Why the mixed feelings? Perhaps simple snobbery. There was something lovely about being one of the cognoscenti who kept the memory of Panton's work alive—idle daydreams of eating avocado wedges behind the lights at a London fashion shoot ca. 1968 to the sound of Peggy Moffitt's left nipple teasing a Bolex shutter. There has always been a secret society of Panton admirers who respected his quest for genuinely new ways of living our everyday lives and his innovative use of space-age materials, all of them veneered with a signature blaze of color (the swingingest maraschino-cherry red, fondue-set orange, General Electric green) that emitted just the faintest whiff of camp.

To his credit, Panton, who worked with Danish architect Arne Jacobsen in the early '50s, had little patience for traditional notions of what made a chair a chair or a table a table. One needed a place to put one's bum, but did the object one sat on really require legs? Panton's works hung from ceilings or seemed to sprout from floors and were made of foam or plastic or chromed wire; they resembled very little of what had come before them. Panton lived in an era and place—primarily Scandinavia—where the word “modular” always ended up in the same sentence as the word “future.” And his obsession with bright, bold circles and squares was so consistently mod and merry that one can only wonder if there's been a mistake in classifying his output according to the program and practices of '50s functionalism. That's probably a moot point. His work is strong and alluring regardless of category. Had he chosen to operate solely as an artist, one imagines him faring quite well, perhaps fitting into the niche defined by Bridget Riley, Victor Vasarely, and Yaacov Agam—all of whom, like Panton, are now experiencing reappraisals and revivals. Still, Panton's graphic sensibility funneled itself into fabric design rather than fine art. His textiles, also to be found in the Vitra retrospective, are exquisitely produced and optically exciting and would not look out of place in any current setting. In fact, Panton's influence is everywhere: Anyone who has ever spent time in an airport first-class lounge or hotel lobby built between 1965 and 1980 is probably all too familiar with his signature.
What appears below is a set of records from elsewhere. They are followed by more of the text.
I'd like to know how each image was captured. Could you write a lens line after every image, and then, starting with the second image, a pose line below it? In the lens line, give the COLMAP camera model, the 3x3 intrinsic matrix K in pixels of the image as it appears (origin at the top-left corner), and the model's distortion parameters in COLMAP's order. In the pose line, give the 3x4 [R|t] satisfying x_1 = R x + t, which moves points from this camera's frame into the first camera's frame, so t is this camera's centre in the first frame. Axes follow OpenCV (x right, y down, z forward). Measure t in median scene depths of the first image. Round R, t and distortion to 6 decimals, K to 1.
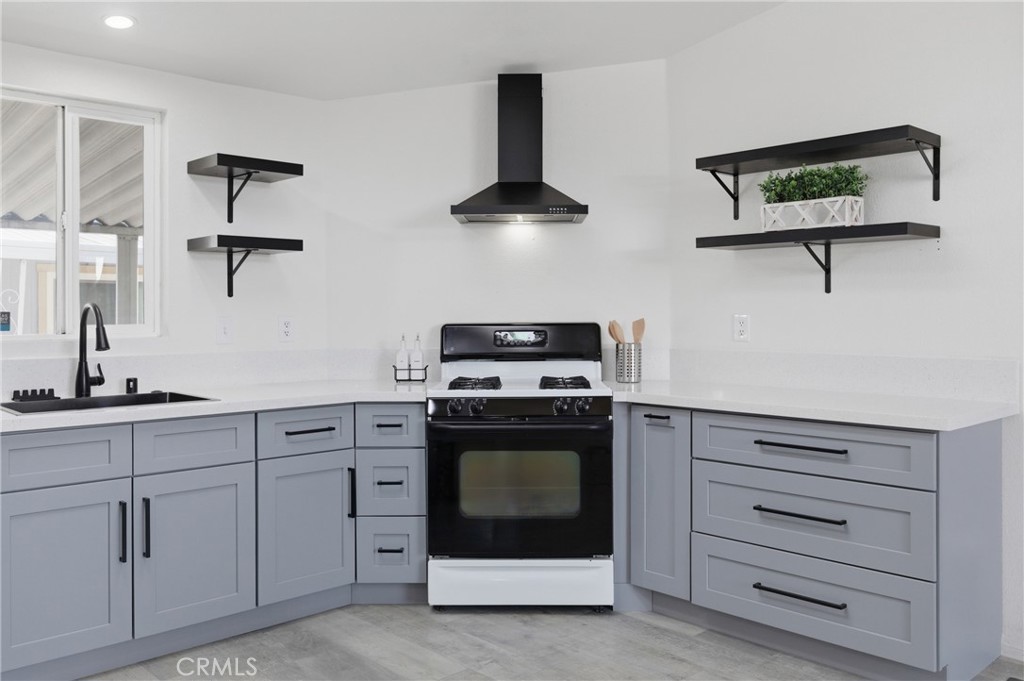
lens RADIAL K [[860.9, 0, 514.2], [0, 860.9, 310.8], [0, 0, 1]] dist [-0.005702, 0.002053]
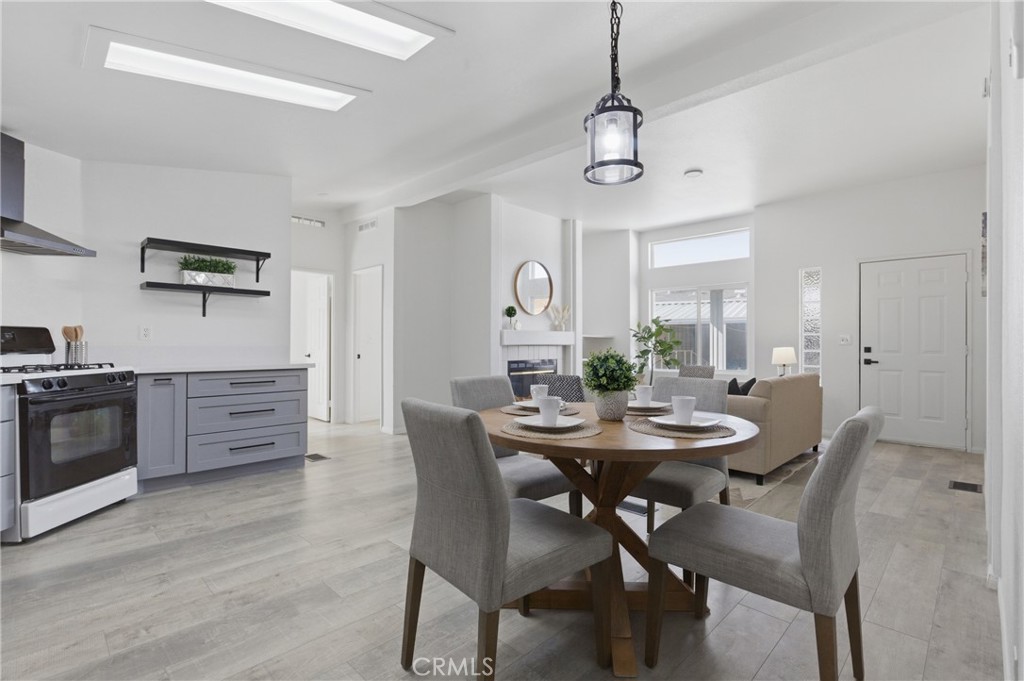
lens RADIAL K [[476.5, 0, 512.0], [0, 476.5, 340.5], [0, 0, 1]] dist [0.000743, 0.000099]
pose [[-0.039065, 0.008067, 0.999204, -0.853390], [-0.007393, 0.999938, -0.008362, 0.042671], [-0.999209, -0.007713, -0.039003, 0.298709]]
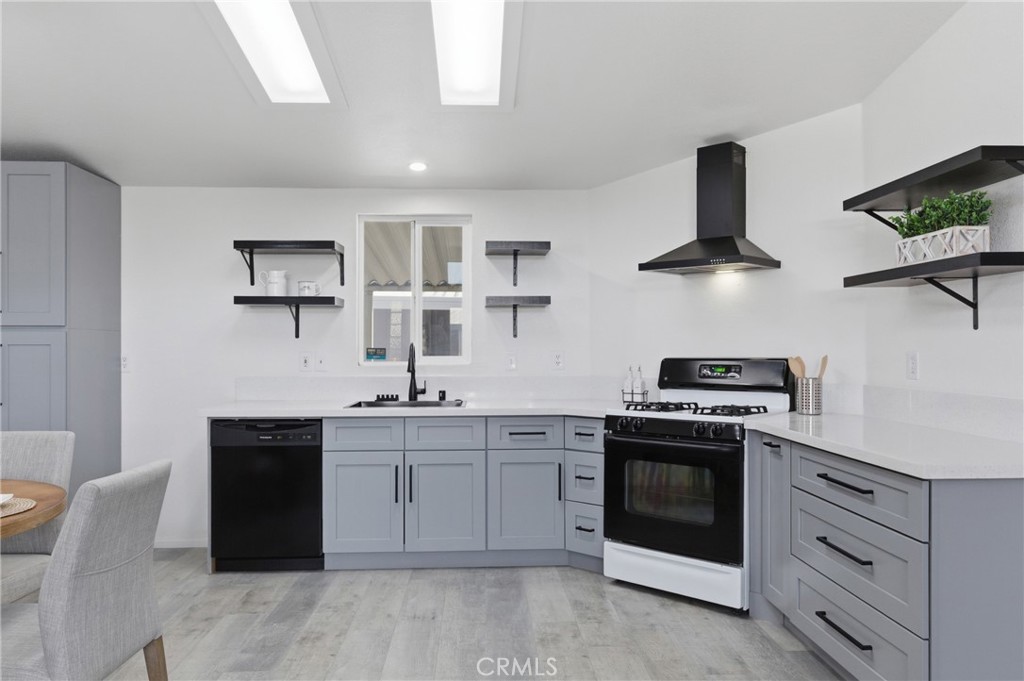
lens RADIAL K [[733.4, 0, 512.0], [0, 733.4, 340.5], [0, 0, 1]] dist [0.006689, -0.000018]
pose [[0.758207, -0.004436, -0.651999, 0.516444], [0.001673, 0.999987, -0.004857, -0.005839], [0.652012, 0.002592, 0.758204, 0.074152]]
Ultimately many of Panton's designs, while inspired, are impractical to live with. There is a famous image of Panton and his wife at home, setting up a weekend lunch in a room resembling the child-containment center beside IKEA's room of plastic balls. One senses that the Pantons are kind of pushing it to make the place look functional. But it is the stretch that ends up being the point. Visitors to the Vitra show can see for themselves that Panton was at his best when he was at his most impractical, and that his work, while timeless in many ways, is also strongly locked into a moment and place—a roundabout way of saying he was an excellent designer.